Marseille 2600

 

Curiosités

 

 

 

 

Pour visiter la ville où il se trouve, le touriste ouvre son guide et y consulte la liste des curiosités à ne pas manquer. Marseille figure depuis toujours dans les ouvrages de ce genre, beaucoup plus anciens qu'on ne le croirait. Selon le Guide des chemins de Charles Estienne, en 1552, c'est un 4&port de mer, anciennement université des lettres grecques, latines et gauloises, à raison de quoi l'on appelait ceux de Marseille trilingues".

Un autre guide, paru en 1616 et rédigé en latin, qui s'appelle Voyage dans la vieille France, consacre plusieurs pages à Marseille. Après avoir signalé le port, les îles et leurs défenses, il cite le château fort de La Garde, puis ajoute : "La chapelle qu'il renferme mérite d'être vue.

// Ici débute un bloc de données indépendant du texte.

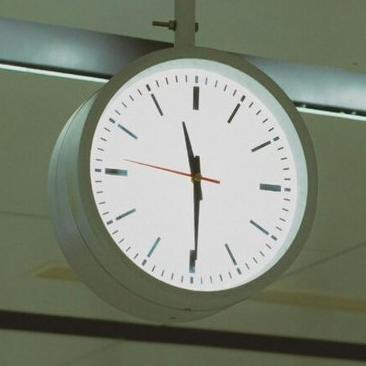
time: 11:29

On y trouve deux peaux de crocodiles." Les animaux exotiques étaient encore des raretés qui méritaient le détour des visiteurs.

On aime aussi, en ce temps-là, signaler les phénomènes. "Nous vîmes, écrit Jodocus Sincerus, l'auteur du guide, un homme d'environ quarante cinq ans dont la tête était énorme. Elle avait quatre pieds de tour et pouvait peser soixante-dix livres. Cet homme était du reste de petite taille et n'avait que la peau et les os. Le poids démesuré de sa tête l'empêchait de marcher. Il parlait, mais sa voix était débile et plus grêle que celle d'une femme". On garda la tête de cet homme après sa mort.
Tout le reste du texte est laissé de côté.